====== Text to read ======
China and the United States have worked to build a new model of major-country relations. The two countries focusing more on strategic communication and practical cooperation and better managing differences and disputes serves not only the interests of the two peoples, but also peace and stability in the Asia-Pacific and beyond. We look forward to new and fruitful results to be achieved by President Xi Jinping's state visit to the United States this fall. The China-Russia comprehensive strategic partnership of coordination has accomplished high level of development. The two countries have made breakthroughs in major cooperation projects and increased their strategic coordination. China-EU relations have been elevated to a comprehensive strategic partnership and are moving toward the partnership for peace, growth, reform and progress of civilizations. China's solidarity and coordination with emerging markets and developing countries are growing from strength to strength. More substance has been added to the new type of strategic partnership between China and Africa, and China and Latin America have established a comprehensive cooperative partnership of equality, mutual benefit and common development. We could all so proudly state that China's circle of friends and partners is getting bigger and bigger as we make more and more friends in the world.
======
— Instruction 1 —
Could you copy the entries word for word, starting at the line containing "genus: Utricularia" and ending with the last line of the entries, with both ends included and the pictures left out?
====== Provided data ======
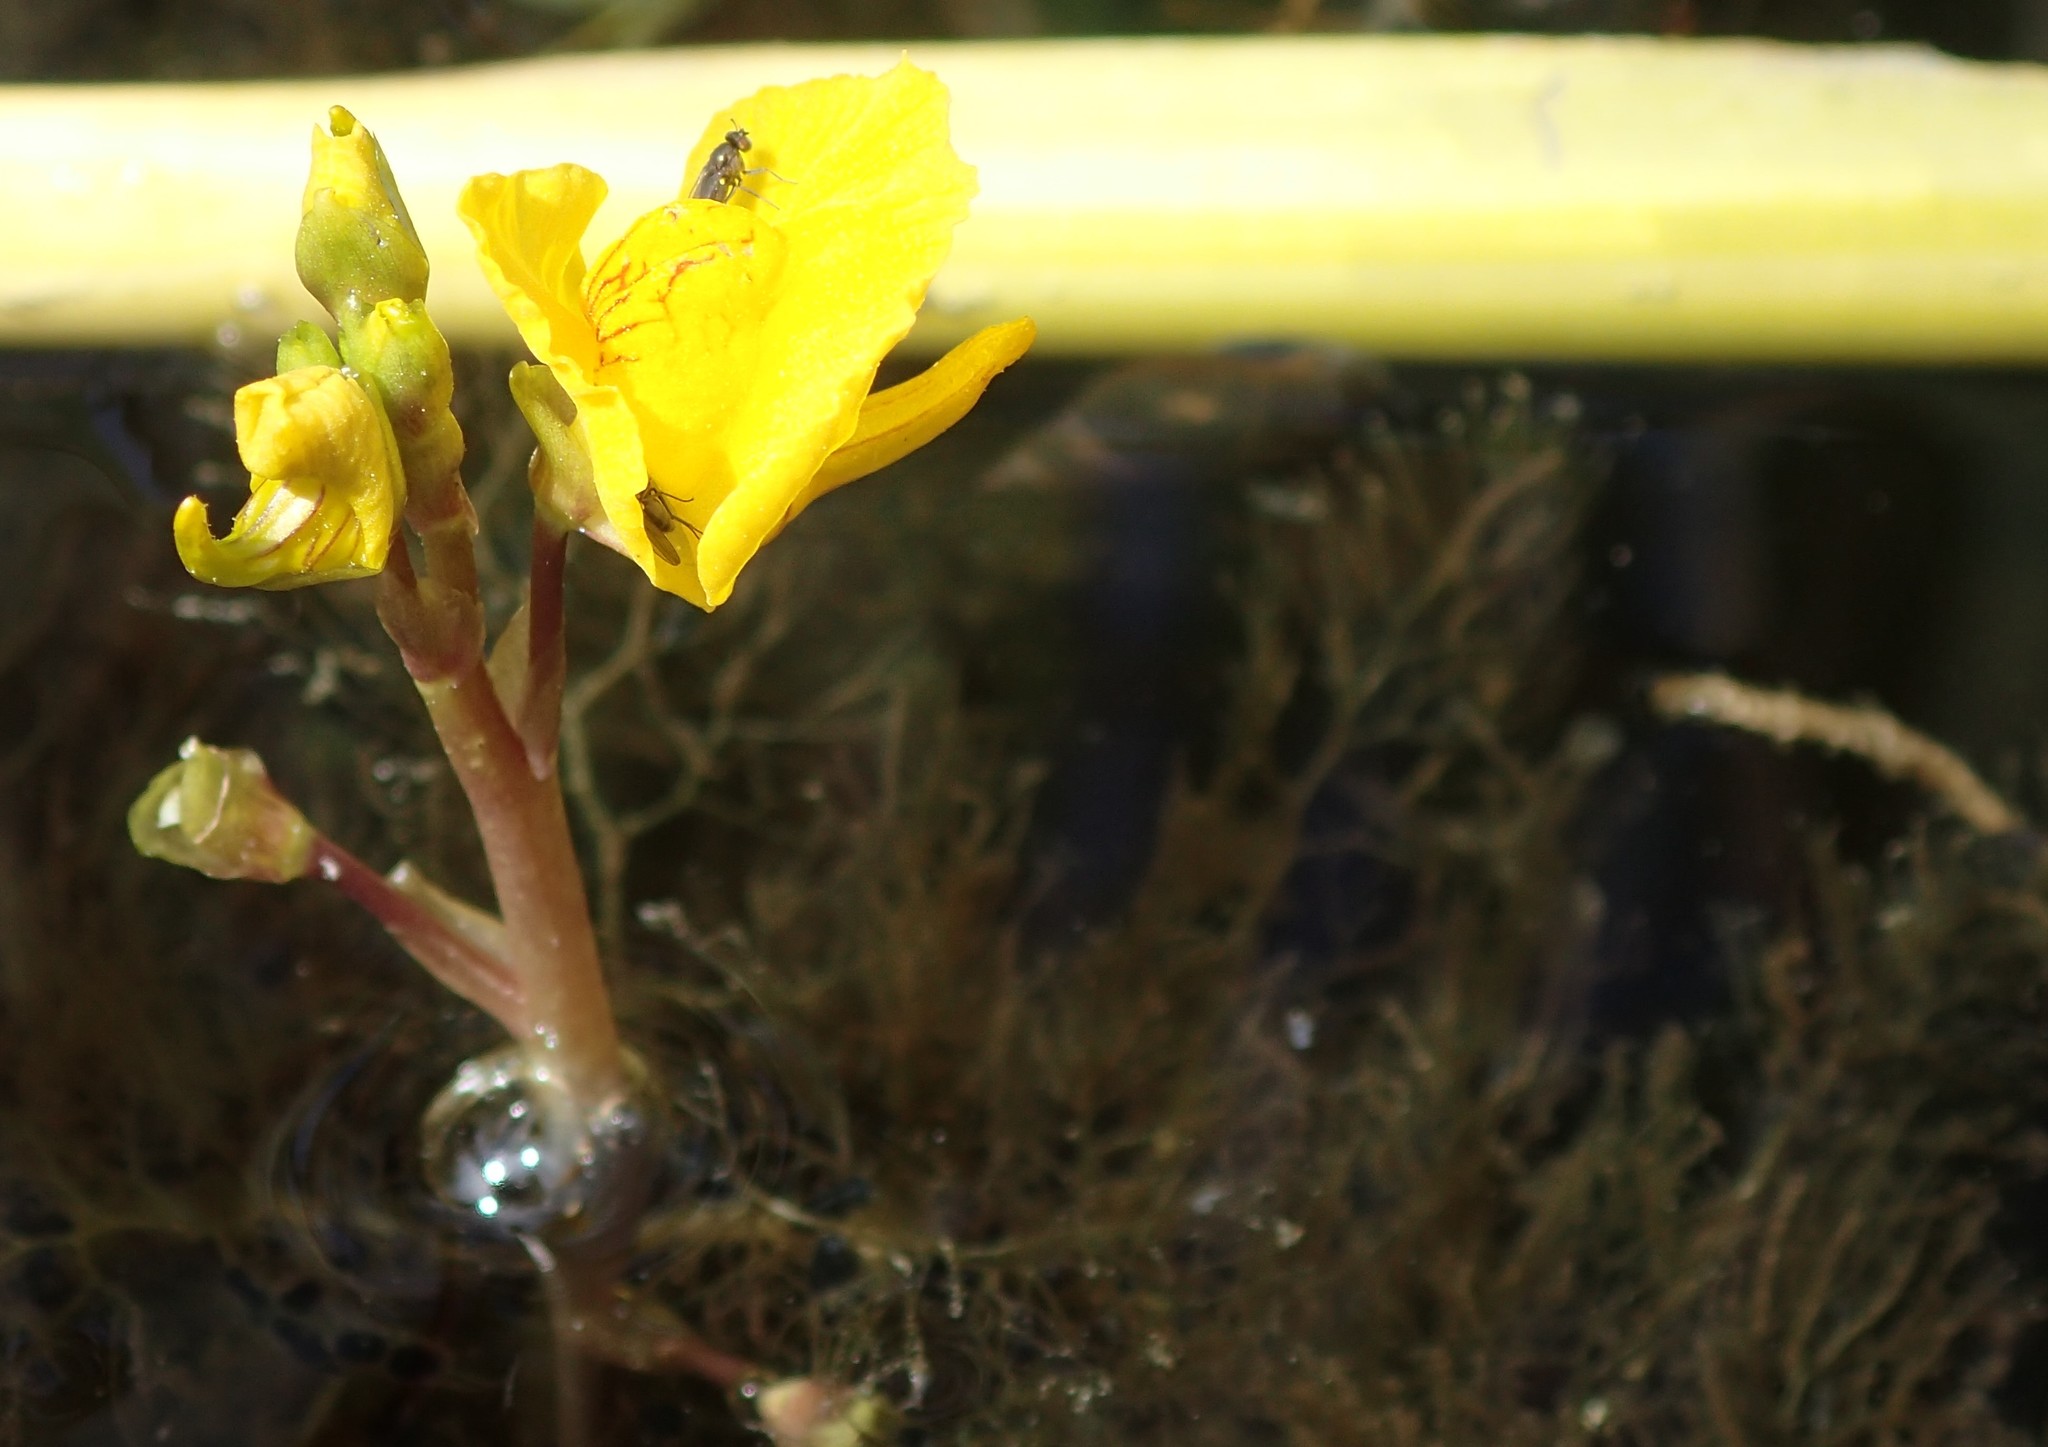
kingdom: Plantae
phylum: Tracheophyta
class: Magnoliopsida
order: Lamiales
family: Lentibulariaceae
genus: Utricularia
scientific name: Utricularia macrorhiza
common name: Common bladderwort
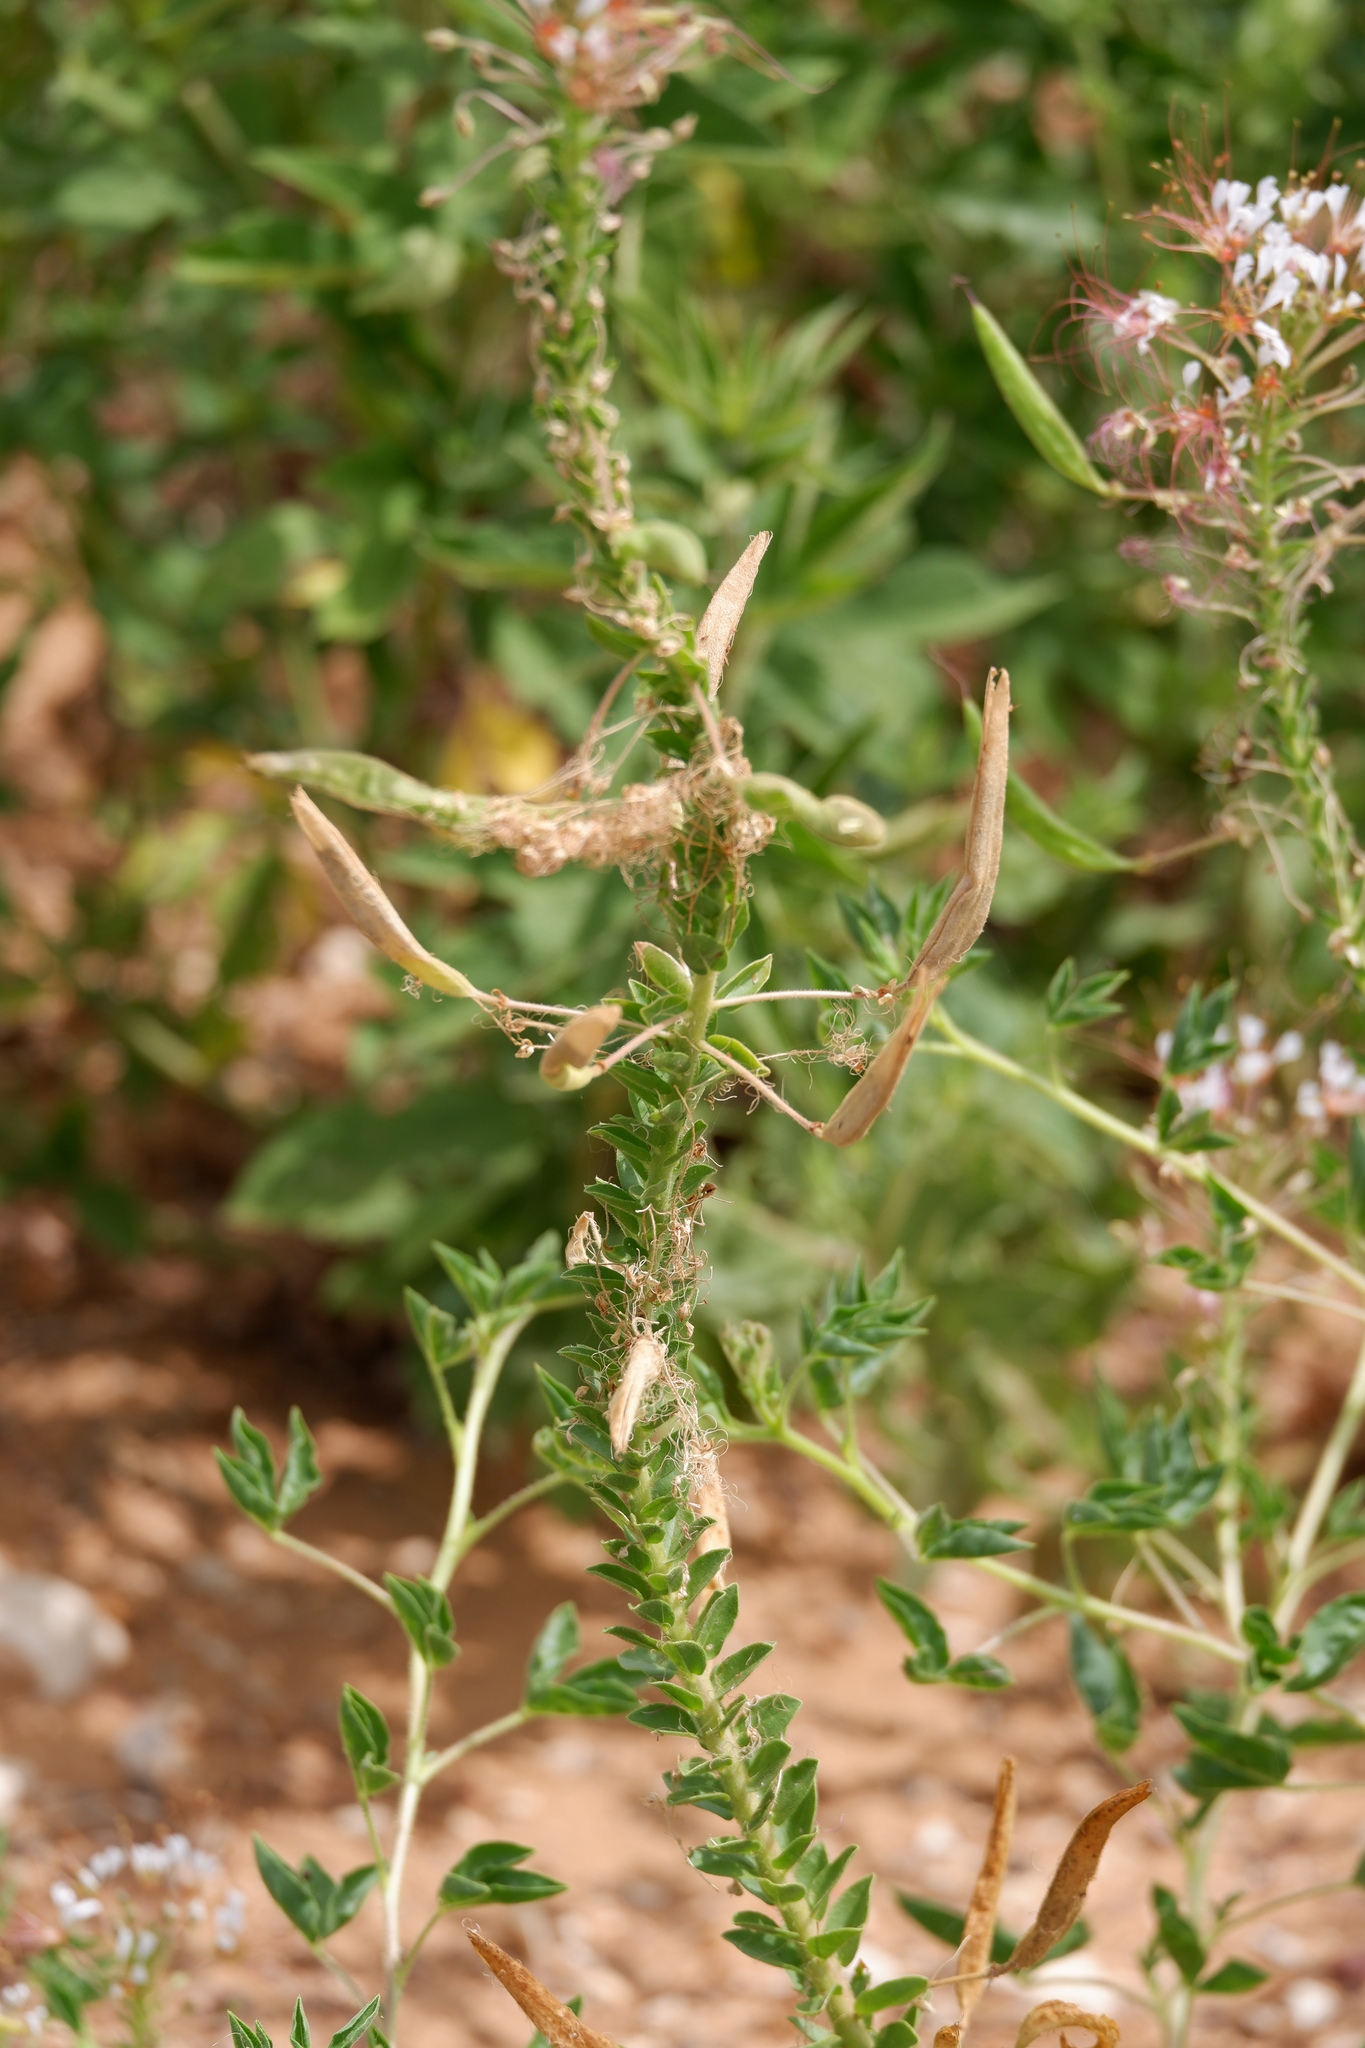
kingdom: Plantae
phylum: Tracheophyta
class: Magnoliopsida
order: Brassicales
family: Cleomaceae
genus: Polanisia
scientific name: Polanisia dodecandra
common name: Clammyweed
======
— Instruction 2 —
How would you carry the passage on China's foreign relations forward from its final sentence?

— Final answer 1 —
genus: Utricularia
scientific name: Utricularia macrorhiza
common name: Common bladderwort
kingdom: Plantae
phylum: Tracheophyta
class: Magnoliopsida
order: Brassicales
family: Cleomaceae
genus: Polanisia
scientific name: Polanisia dodecandra
common name: Clammyweed

— Final answer 2 —
Economically, we need to foster new prospects of common development. This year, the United Nations will formulate the post-2015 development agenda. Over the past 15 years since the adoption of the Millennium Development Goals, the target of halving the world's population living in extreme poverty has been basically met, yet more than 1 billion people are still living under the line of extreme poverty. Development imbalance is not a mere economic issue. It is at the root of many of the problems facing our world today. China calls on all countries to foster a true sense of community of shared interests and work to secure the greatest common interests possible in seeking common development.

Such is the vision we have in mind when the Chinese government put forward the initiative of building "the Silk Road Economic Belt and the 21st Century Maritime Silk Road", which has already got positive response from about 60 countries. Inspired by the ancient Silk Road, the "Belt and Road" initiative is designed to embrace the tremendous need for cooperation among countries concerned by prioritizing the development of infrastructure facilities for transportation on the Eurasian Continent. Currently in Asia alone, infrastructure needs to be upgraded for many countries and regions, for which the funding from existing financing institutions is hardly sufficient. That is where we see the potential and opportunity to turn demand into driving force for development. And that is why we believe the proposal to establish a US$100 billion Asian Infrastructure Investment Bank (AIIB) is most opportune. In fact, the proposal has been warmly received by many countries, and the latest application for admission by the UK, France, Germany, Italy, Luxembourg and Switzerland will make the founding membership of the AIIB more broad-based and representative.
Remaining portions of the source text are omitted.